# Exercise 1
Can you retype the passage from the preservation list, starting at "Gentle reader…" and ending at "2014’s meager showing."?
# Exercise 2
What are the headings of all the entries in the Gains section of the preservation list?
# Exercise 3
Does the preservation list support each statement below? Answer yes or no for each, and quote the words that decide it.
(a) The new city ordinance requires public notice when a demolition permit is pulled for a structure more than 45 years old.
(b) The "City Hell" mural was painted over in 1994.
(c) Gibson bought the former Tower Records site.

# Text under study
Gentle reader…

As we slam the door on 2014, it’s time for that annual Esotouric tradition: our very opinionated list of the past year’s Top Los Angeles Historic Preservation Stories. Because preservation is never as simple as buildings being lost forever or rescued from the brink, the list is split into three sections: the Gains, the Losses, and those Bittersweet moments that hover somewhere in the middle, and keep us up nights. We hope you find the list by turns thought-provoking, infuriating and inspiring, and that 2015 will see a much bigger Gains section than 2014’s meager showing.

Los Angeles Historic Preservation Gains of 2014:

G1. Tower Records finds a Simpatico Tenant: When Sacramento-based independent retail chain Tower Records filed for bankruptcy in 2006, it spelled the end for the beloved Sunset Strip record store, a Mecca for several generations of L.A. music fiends. An attempt to landmark the otherwise nondescript structure failed, as did a campaign to turn it into a music history museum, and it seemed inevitable that the low-rise structure would be demolished for yet another WeHo hotel development. So what a cool surprise to hear that guitar company Gibson had signed on to lease the site, with plans to turn it into a musical showcase venue celebrating the history and culture of the Strip.

G2. Don’t Dunk Our Donut: After international chain Dunkin Donuts announced its plans to compete in the Long Beach market with a takeover of the independent Daily Grind coffee shop on PCH, locals lamented the loss of the enormous pink glazed donut that had towered above the little stand since the 1950s. But thanks to vocal community activists from nearby Retro Row and a lively social media campaign, the big guy blinked, not just retaining the beloved giant donut, but giving it a chocolate and sprinkle-dipped makeover.

G3. Kenton Nelson’s Lost Mural Found: We’re big fans of Pasadena painter and muralist Kenton Nelson’s WPA-noir work, and make a point of seeking out his public projects. But one especially interesting commission had long eluded us: the politically-charged “City Hell,” in Roger “Waldo” Kislingbury’s former Rite Spot restaurant on Colorado Boulevard. Kislingbury is a colorful Pasadena character (and author) whose precise recreations of vintage drinking and dining spaces are unforgettable to anyone lucky enough to experience them. “City Hell,” with its pointed digs at local government, was too “hot” for new tenant Louise’s Trattoria, and the barely-dry work was painted over in 1994. But time cools all tempers, and when the 800 Degree pizzeria moved in, they made the restoration of Nelson’s mural part of the plan. Happily, the artist still lives in that dirty old town, and did the work himself.

G4. Time Enough at Last: Kudos to Los Angeles city councilman Mitch O’Farrell, who introduced the newly-adopted (and, we think, long overdue) city ordinance 13-1104, requiring public notification whenever a demolition permit is pulled for a structure more than 45 years old. It’s not an outright ban on the destruction of historic properties, but this advance notice will provide a little time for preservationists and neighbors to raise a ruckus the next time something wonderful is at risk.

Los Angeles Historic Preservation Losses of 2014:

L1. Lights Out in Pico Rivera: One usually doesn’t worry that a thriving vintage steakhouse might be on the verge of a preservation loss, but that’s exactly what happened when the second-generation owners of the Dal Rae in Pico Rivera unexpectedly ripped out their historic 1950s neon signage and replaced it with backlit plastic replicas. Contrary to what the LED lobby would have you believe, it’s really not cheaper to ditch old neon, though it certainly is less charming.

# Dataset section

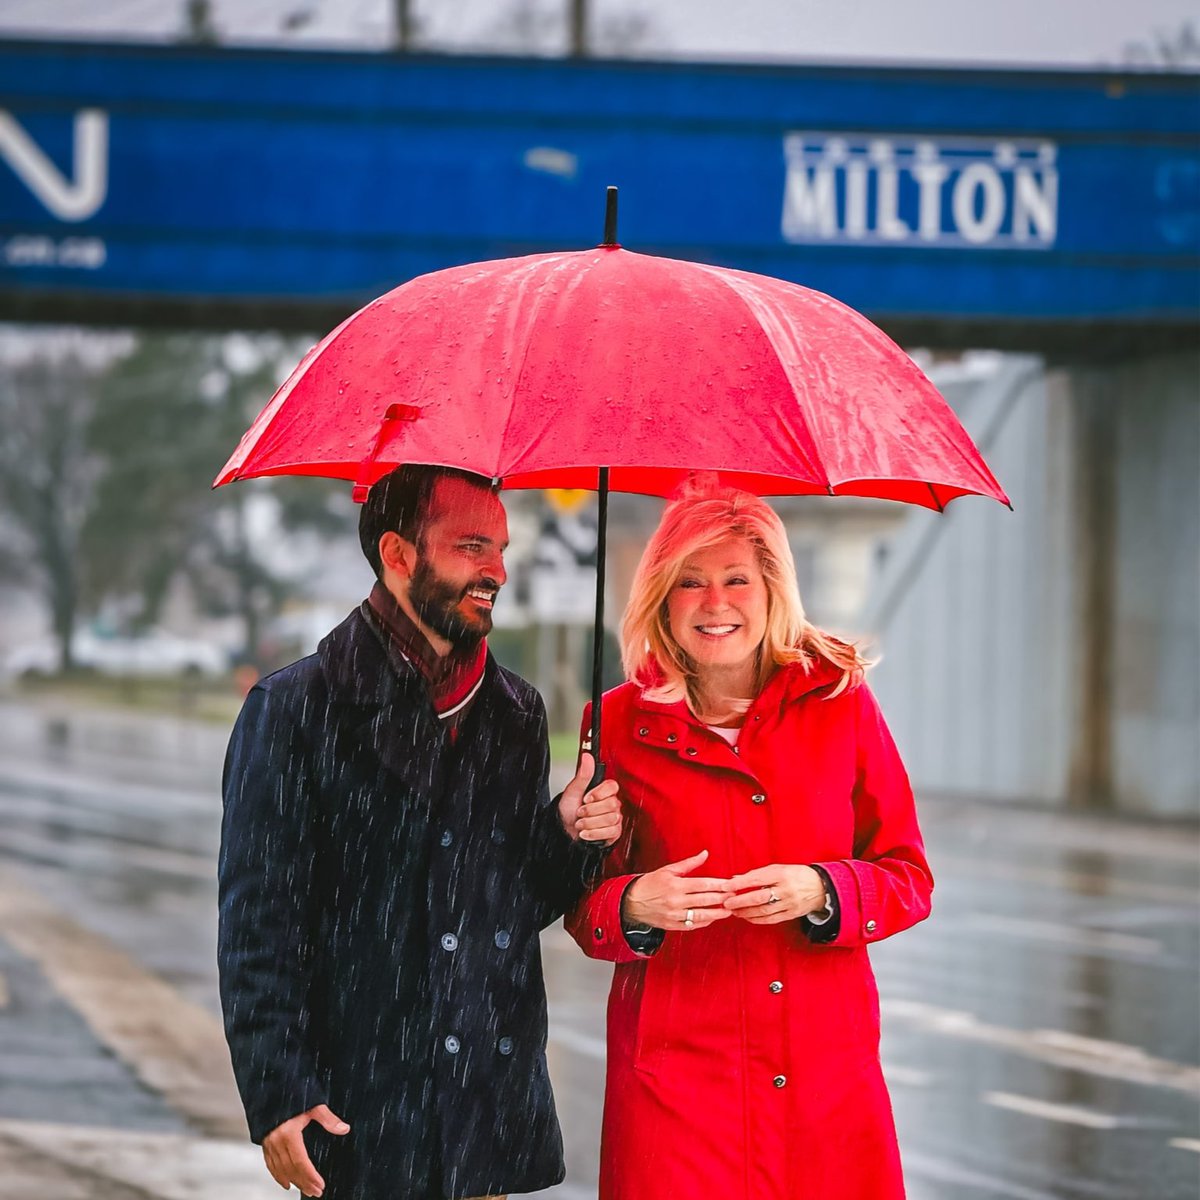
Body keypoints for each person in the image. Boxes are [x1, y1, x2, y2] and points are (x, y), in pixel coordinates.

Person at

# Output 1
Gentle reader…

As we slam the door on 2014, it’s time for that annual Esotouric tradition: our very opinionated list of the past year’s Top Los Angeles Historic Preservation Stories. Because preservation is never as simple as buildings being lost forever or rescued from the brink, the list is split into three sections: the Gains, the Losses, and those Bittersweet moments that hover somewhere in the middle, and keep us up nights. We hope you find the list by turns thought-provoking, infuriating and inspiring, and that 2015 will see a much bigger Gains section than 2014’s meager showing.

# Output 2
1. Tower Records finds a Simpatico Tenant
2. Don’t Dunk Our Donut
3. Kenton Nelson’s Lost Mural Found
4. Time Enough at Last

# Output 3
(a) Yes: "requiring public notification whenever a demolition permit is pulled for a structure more than 45 years old"
(b) Yes: "the barely-dry work was painted over in 1994"
(c) No: "guitar company Gibson had signed on to lease the site"